*本文*:

リンク:2014年の人工知能学会誌表紙問題の振り返り

以下の話題でちょくちょく2014年の人工知能学会誌表紙問への言及をみる。
www.asahi.com

その後に振り返りの試みも行われていたのでそれらへのリンクをメモ。振り返ってみると主たる論点違うのね。人工知能学会誌表紙の方は、「女性は家事をする性である」という考えを無性別である人型ロボットに組み込んでいること、そして、それを学会が無自覚に行っていたことが問題点だったと認識している。

当時の反応と表紙の画像
togetter.com
togetter.com

人工知能学会の表明
www.ai-gakkai.or.jp

翌号にて検証の小特集が実施された。翌号の見出し。
www.ai-gakkai.or.jp

以下、小特集の論文。PDFはダウンロード可能。

表象文化論学会においてワークショップも行われ議論されている。以下はそのワークショップの報告。

2014年7月におこなわれた「パネル6:知/性、そこは最新のフロンティア──人工知能とジェンダーの表象」の報告
repre.org

2014年11月に行われた「ワークショップ:人工知能とジェンダー」の報告。
repre.org

追記(2022年1月28日)

初めから女性研究者のストーリーを考えており、その導入が切り取られて批判が集まったというわけではなく、批判が集まったものをどうやってポジティブなものにするのか必死に考えた結果が女性研究者のストーリーとのことです。

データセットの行
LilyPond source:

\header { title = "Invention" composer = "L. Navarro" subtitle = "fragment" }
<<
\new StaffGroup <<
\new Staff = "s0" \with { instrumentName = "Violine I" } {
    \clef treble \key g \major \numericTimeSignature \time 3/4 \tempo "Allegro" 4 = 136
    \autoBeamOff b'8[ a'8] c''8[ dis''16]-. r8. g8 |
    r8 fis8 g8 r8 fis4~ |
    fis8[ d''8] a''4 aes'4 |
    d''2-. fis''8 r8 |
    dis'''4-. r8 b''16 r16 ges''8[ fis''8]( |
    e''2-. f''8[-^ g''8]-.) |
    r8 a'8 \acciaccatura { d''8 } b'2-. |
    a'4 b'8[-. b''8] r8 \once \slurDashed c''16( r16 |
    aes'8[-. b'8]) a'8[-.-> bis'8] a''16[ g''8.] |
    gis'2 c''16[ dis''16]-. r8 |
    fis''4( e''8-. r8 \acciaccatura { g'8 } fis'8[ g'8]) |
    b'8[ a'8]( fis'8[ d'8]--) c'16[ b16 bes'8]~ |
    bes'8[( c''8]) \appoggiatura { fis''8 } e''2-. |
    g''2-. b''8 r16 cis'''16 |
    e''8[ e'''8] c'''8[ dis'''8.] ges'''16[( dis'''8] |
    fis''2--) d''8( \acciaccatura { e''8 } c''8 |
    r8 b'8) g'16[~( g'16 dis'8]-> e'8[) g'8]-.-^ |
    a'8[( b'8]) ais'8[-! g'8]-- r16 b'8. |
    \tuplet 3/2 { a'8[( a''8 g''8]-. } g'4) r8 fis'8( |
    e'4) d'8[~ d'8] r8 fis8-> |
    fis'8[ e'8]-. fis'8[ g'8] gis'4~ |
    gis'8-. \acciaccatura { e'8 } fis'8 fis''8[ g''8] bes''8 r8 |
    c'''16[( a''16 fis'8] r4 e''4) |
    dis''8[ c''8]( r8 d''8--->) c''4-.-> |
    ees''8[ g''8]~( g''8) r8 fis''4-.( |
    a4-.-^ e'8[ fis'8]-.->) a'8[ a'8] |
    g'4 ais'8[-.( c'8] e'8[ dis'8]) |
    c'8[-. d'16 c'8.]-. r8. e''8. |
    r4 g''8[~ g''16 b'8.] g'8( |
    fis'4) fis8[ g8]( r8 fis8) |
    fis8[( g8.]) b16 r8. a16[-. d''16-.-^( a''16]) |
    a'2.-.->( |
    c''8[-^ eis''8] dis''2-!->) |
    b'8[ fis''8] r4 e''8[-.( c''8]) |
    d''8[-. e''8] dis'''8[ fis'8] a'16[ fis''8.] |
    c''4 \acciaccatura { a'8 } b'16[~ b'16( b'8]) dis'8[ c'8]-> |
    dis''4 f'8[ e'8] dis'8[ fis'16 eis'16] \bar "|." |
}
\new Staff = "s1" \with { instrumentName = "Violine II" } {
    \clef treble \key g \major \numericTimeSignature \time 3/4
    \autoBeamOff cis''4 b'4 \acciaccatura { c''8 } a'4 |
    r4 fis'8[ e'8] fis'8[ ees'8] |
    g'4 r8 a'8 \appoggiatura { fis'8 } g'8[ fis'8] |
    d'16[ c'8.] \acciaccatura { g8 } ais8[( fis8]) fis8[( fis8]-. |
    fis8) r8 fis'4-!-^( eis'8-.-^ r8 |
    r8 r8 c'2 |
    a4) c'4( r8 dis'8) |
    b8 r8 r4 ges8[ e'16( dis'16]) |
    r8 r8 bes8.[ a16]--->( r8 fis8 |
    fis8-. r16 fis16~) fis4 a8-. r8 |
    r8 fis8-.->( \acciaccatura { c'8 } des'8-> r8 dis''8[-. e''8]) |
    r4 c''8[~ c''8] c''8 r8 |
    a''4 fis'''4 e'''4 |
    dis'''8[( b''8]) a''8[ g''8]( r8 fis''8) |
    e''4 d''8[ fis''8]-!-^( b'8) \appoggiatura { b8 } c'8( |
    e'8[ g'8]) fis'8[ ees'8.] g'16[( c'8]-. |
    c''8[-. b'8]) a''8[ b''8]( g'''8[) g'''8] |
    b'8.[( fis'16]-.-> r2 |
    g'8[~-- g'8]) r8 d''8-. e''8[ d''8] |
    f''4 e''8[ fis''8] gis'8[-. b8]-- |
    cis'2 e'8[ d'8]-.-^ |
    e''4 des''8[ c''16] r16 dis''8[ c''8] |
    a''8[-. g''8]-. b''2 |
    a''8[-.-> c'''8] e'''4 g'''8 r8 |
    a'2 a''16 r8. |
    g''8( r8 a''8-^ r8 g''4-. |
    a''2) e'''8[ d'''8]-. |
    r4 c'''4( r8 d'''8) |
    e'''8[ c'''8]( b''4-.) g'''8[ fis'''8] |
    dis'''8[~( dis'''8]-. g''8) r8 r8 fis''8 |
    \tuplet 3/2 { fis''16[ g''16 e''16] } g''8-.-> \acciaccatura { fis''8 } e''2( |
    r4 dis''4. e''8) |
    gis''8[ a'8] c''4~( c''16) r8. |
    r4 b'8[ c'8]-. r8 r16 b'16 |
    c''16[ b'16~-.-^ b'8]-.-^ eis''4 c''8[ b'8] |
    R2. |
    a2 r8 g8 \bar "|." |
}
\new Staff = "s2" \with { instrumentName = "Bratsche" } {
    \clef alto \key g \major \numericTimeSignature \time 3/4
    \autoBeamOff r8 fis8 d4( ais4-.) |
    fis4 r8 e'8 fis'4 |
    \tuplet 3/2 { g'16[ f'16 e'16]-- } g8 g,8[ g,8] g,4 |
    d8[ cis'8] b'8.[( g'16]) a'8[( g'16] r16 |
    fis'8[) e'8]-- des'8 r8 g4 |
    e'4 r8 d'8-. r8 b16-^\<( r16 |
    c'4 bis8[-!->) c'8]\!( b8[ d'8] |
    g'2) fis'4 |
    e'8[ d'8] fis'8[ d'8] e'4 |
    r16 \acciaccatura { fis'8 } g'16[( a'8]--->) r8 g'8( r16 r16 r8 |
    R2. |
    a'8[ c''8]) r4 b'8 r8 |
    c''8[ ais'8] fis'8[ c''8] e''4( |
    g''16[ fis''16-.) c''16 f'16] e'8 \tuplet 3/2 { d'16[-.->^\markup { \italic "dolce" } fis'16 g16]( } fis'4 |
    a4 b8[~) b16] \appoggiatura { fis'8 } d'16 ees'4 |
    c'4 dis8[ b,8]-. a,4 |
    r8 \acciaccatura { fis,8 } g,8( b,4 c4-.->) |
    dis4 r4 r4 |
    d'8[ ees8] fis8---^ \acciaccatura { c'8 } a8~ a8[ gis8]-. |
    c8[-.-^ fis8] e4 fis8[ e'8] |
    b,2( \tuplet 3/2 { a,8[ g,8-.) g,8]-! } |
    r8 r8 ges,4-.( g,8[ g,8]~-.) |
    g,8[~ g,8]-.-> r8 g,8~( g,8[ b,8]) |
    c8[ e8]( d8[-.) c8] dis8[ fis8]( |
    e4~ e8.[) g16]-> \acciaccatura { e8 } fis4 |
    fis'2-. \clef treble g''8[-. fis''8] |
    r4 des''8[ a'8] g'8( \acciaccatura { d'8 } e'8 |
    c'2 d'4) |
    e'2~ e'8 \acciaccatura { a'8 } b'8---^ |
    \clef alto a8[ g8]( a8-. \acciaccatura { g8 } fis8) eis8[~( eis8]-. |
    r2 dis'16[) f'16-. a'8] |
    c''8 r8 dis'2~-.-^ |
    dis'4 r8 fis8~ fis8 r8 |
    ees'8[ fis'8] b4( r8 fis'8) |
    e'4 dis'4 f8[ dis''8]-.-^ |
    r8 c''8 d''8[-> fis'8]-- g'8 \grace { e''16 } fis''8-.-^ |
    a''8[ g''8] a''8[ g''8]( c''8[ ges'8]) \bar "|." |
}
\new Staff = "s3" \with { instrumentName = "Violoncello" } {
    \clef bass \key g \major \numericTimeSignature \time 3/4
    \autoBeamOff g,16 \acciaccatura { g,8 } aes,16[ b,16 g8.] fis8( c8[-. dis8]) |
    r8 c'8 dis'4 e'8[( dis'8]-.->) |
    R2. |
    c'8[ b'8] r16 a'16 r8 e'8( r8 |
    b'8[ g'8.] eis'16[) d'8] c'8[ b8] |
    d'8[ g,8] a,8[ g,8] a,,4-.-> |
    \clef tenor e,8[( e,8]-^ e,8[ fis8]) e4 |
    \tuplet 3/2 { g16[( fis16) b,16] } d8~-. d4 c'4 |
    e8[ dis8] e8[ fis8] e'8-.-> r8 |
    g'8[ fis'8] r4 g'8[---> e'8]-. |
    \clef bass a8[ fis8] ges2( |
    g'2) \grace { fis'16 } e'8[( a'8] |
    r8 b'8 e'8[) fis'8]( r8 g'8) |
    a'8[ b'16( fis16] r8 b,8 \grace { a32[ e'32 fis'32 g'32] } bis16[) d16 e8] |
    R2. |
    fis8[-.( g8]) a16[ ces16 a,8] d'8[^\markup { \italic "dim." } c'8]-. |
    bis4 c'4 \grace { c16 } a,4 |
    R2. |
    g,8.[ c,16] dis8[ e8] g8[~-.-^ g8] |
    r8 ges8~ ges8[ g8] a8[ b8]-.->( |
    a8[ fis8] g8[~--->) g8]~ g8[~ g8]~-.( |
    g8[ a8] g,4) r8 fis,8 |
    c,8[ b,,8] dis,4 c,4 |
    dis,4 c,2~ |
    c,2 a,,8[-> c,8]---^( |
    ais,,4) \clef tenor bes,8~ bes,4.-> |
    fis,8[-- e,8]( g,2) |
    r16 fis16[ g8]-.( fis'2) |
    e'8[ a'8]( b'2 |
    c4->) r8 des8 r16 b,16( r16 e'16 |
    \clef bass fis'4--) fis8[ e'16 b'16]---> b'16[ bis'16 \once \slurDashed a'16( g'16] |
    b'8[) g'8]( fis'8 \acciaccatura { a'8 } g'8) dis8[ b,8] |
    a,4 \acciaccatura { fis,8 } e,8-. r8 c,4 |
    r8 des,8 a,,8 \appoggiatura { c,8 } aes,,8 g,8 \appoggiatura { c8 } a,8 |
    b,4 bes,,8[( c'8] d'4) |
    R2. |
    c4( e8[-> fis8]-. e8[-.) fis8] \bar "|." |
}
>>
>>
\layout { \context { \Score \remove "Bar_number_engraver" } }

*課題*:
(A) 表紙問題の振り返りの本文で、筆者は人工知能学会誌の表紙の何を問題点だと認識しているか。1〜3文で説明せよ。
(B) 表紙問題の振り返りの本文を、最後の文の後から書き継げ。

*解答*:
(A) 筆者は、表紙の問題点を二つ挙げている。一つは、「女性は家事をする性である」という考えを無性別である人型ロボットに組み込んでいたことである。もう一つは、それを学会が無自覚に行っていたことである。

(B)
多くの議論を巻き起こした直後に発行される 3 月号の表紙デザインをどうするのか,我々はもめにもめた.2014 年初頭の編集委員会は「学会として表紙問題にどう向き合うべきか」の議論にほとんどの時間が費やされた.編集委員会のみならず理事会でも同じ様子であったと聞く.結果として,2014 年 3 月号の表紙は私のアイディアが採用された.3 月号の表紙は「女性アンドロイドの視野」となった.「3 月号に男性アンドロイドを掲載しても,問題は解決されない.むしろ状況は悪化する可能性がある.1 月号の表紙は世に出てしまった事実は変えられない.「うつろな目」と指摘されるこの女性アンドロイドが何を見ていたのか,その先を描こう」と私は主張した.これは考えや含みがある主張でもなんでもなく,後先考えない単なる思いつきだった.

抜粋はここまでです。